> 文档段落:
Wireshark抓取的是本主机收到的数据，还是局域网内所有的数据？ - 网安

很多人跟我说wireshark抓取的是安装这个软件的主机收到或者发送的数据。这一点有道理，因为确实能在wireshark里看到目的地址或者原地址是本机IP地址的分组。

但是，我也看到了wireshark获取了目的地址和原地址都不是本机IP地址的分组。如图所示：

源地址和目的地址都不是本机的IP地址，却仍然被本机获取到

本机的IP地址是192.168.1.100，输入ipconfig命令可以看到，只有这台设备安装了wireshark：

而192.168.1.103是我的另一台设备的地址，但是那一台设备上没有安装wireshark，100和103这两台设备连接的都是我自己家的无线局域网。

难道说wireshark获取的不仅仅是本机收发的数据，还包括了局域网内其他主机的数据？我又用103这台设备访问了一个网页，同时打开wireshark，但是这个过程wireshark没有获取到任何源地址或者目的地址是192.168.1.103的分组。怎么回事？怎么刚刚还能获取的，现在就不能获取了？难道说wireshark能获取局域网内其他设备的数据，但是这完全是随机的，有时候能有时候不能？所以说，wireshark能抓取：

A、仅仅是本主机收发的数据

B、局域网内所有主机收发的数据

C、随机获取

答案当然是A，即本机收发的数据。题主可能会很疑惑，既然本机的IP地址=192.168.1.100，意味着只有IP报文目的地址= 192.168.1.100才会接收，可是为什么目的IP= 239.255.255.250的IP报文也抓到了？

239.255.255.250是一个组播地址，是SSDP(Simple Service Discovery Protocol )专用地址，只要订阅该地址的服务，都会接收。

组播地址239.255.255.250，可以看作公众号ID。大家订阅本公众号，公众号有文章更新会推送到订阅该公众号订阅者的微信。如果没有订阅该公众号，自然就无法接收。

如果你将本地运行的SSDP服务进程关闭，意味着不再关注该组播ID（239.255.255.250），那就无法接收该组播的报文了，这应该很好理解。239.255.255.250这个地址不属于任何机构和个人，它是一个组ID。计算机有什么服务想向外界发布，只要将该地址作为目的IP，作为投递目的地址，就可以将服务包裹发布出去。

> 记录信息:
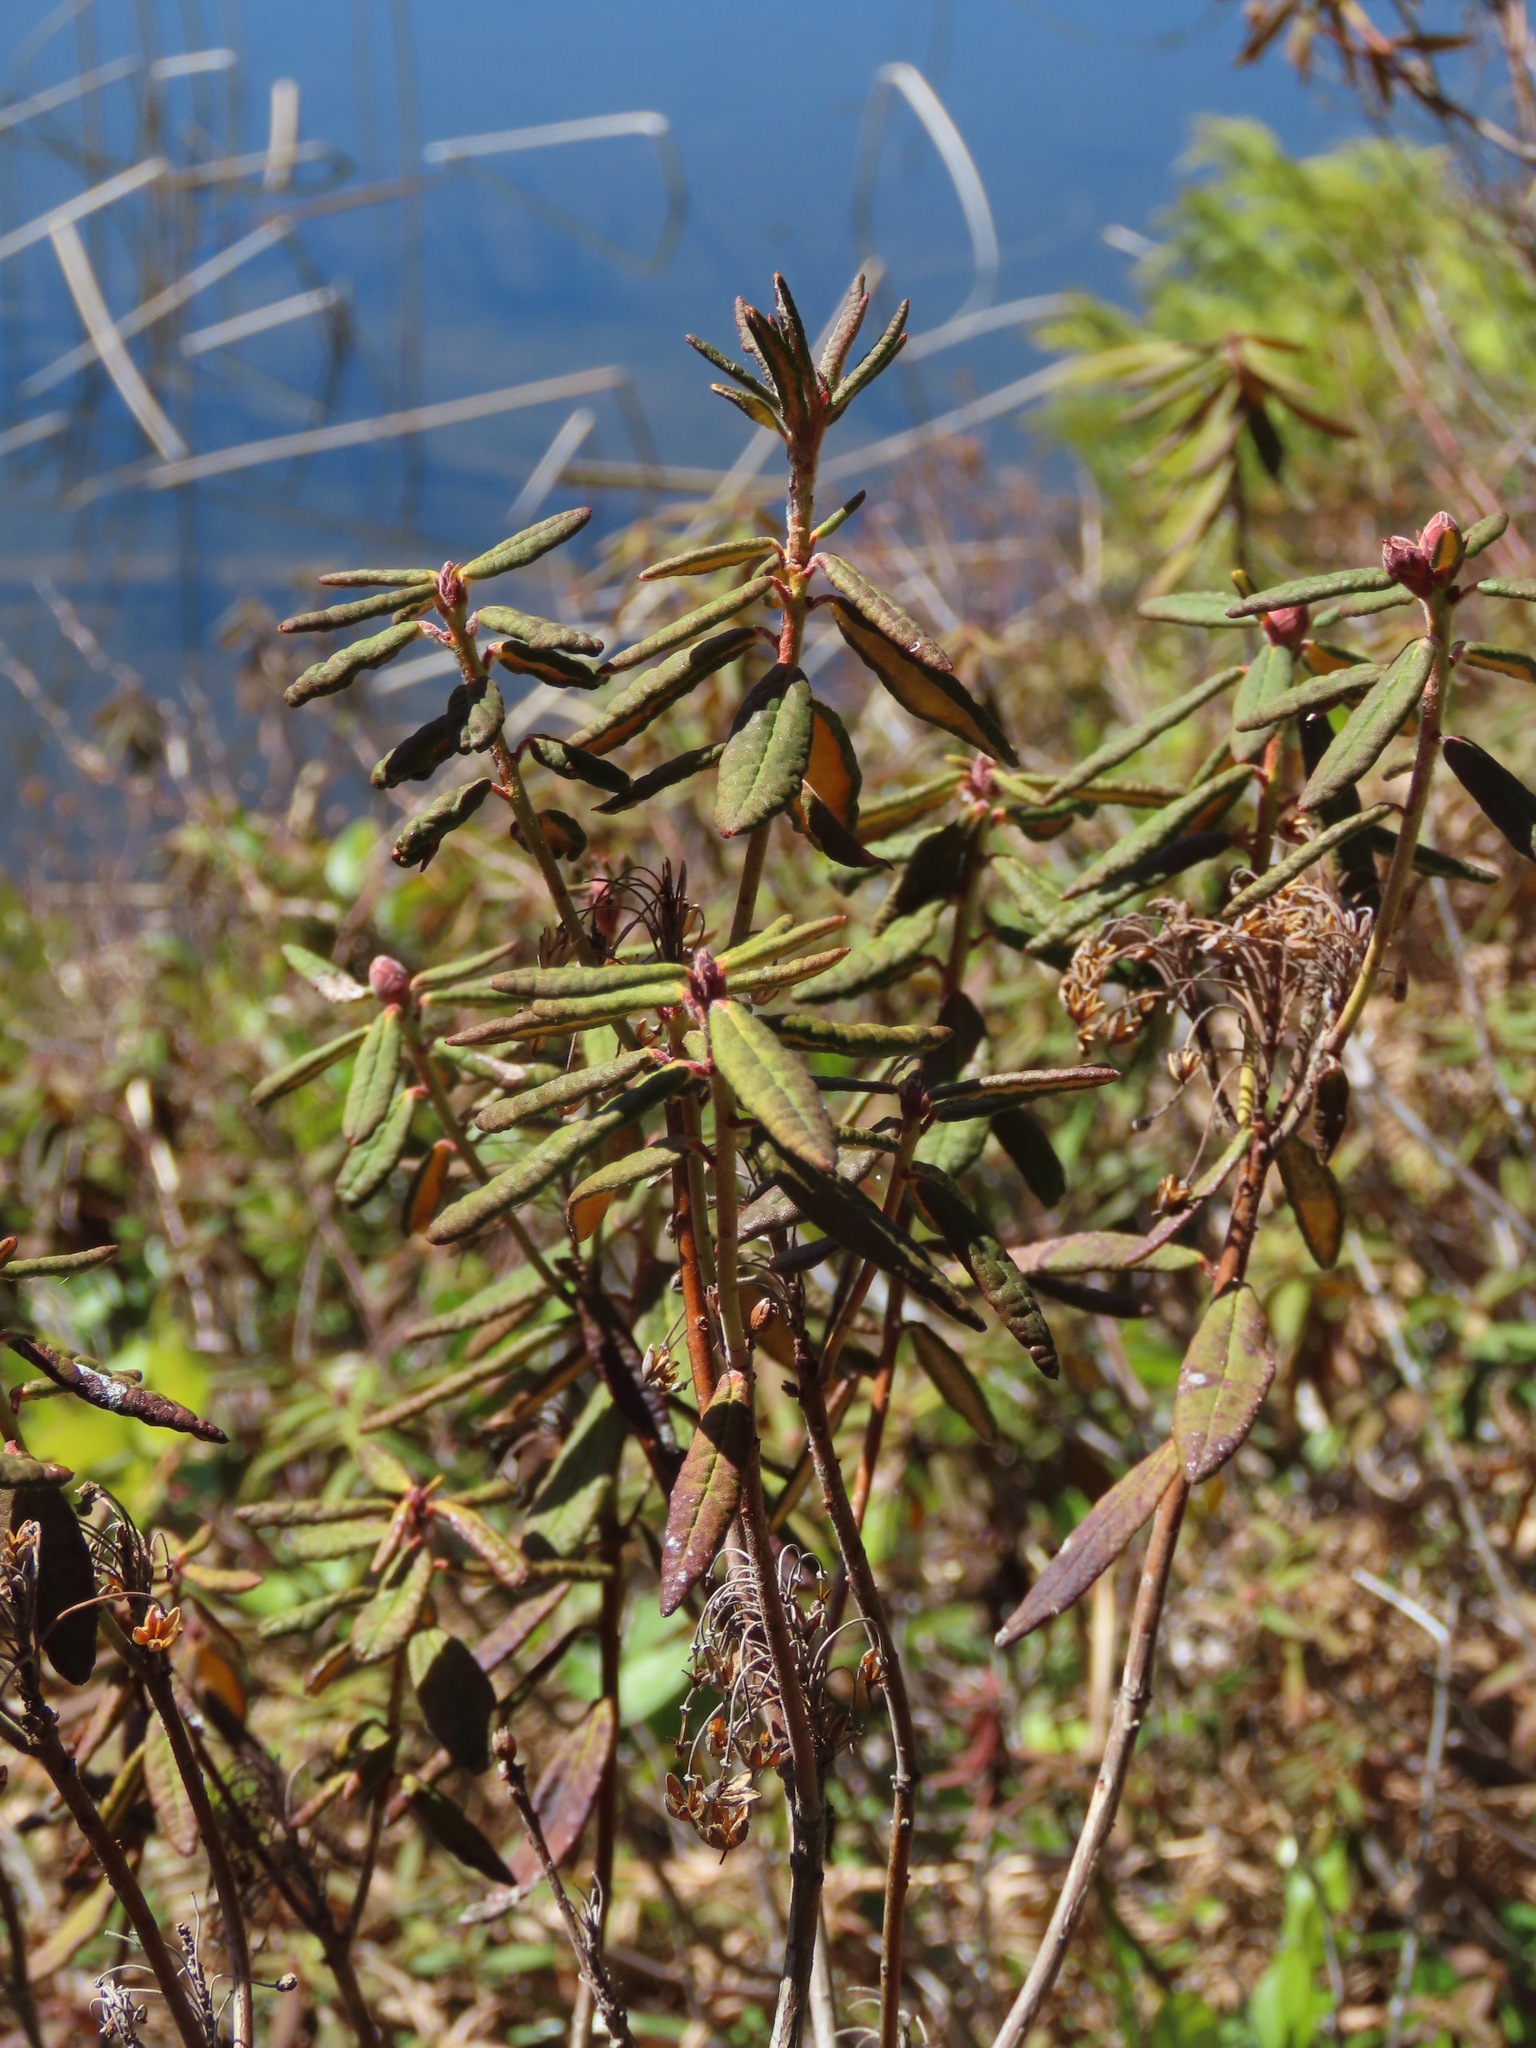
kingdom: Plantae
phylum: Tracheophyta
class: Magnoliopsida
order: Ericales
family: Ericaceae
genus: Rhododendron
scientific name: Rhododendron groenlandicum
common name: Bog labrador tea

> 练习任务:
- A) 用两句话概括这篇关于Wireshark抓包范围的帖子。
- B) 从“239.255.255.250是一个组播地址，是SSDP(Simple Service Discovery”起，到“阅该公众号，自然就无法接收。”为止（首尾两处都包括在内），把这篇关于Wireshark抓包范围的帖子中的这部分原文照抄出来。

> 参考答案:
- A) 提问者发现，本机IP为192.168.1.100，Wireshark却抓到了源地址和目的地址都不是本机IP的分组；但用另一台设备192.168.1.103访问网页时，又抓不到任何与该设备相关的分组，于是疑惑Wireshark的抓取范围。回答指出，Wireshark抓取的只是本机收发的数据；那些分组的目的地址239.255.255.250是SSDP专用的组播地址，凡订阅该地址的服务都会接收。

- B)
239.255.255.250是一个组播地址，是SSDP(Simple Service Discovery Protocol )专用地址，只要订阅该地址的服务，都会接收。

组播地址239.255.255.250，可以看作公众号ID。大家订阅本公众号，公众号有文章更新会推送到订阅该公众号订阅者的微信。如果没有订阅该公众号，自然就无法接收。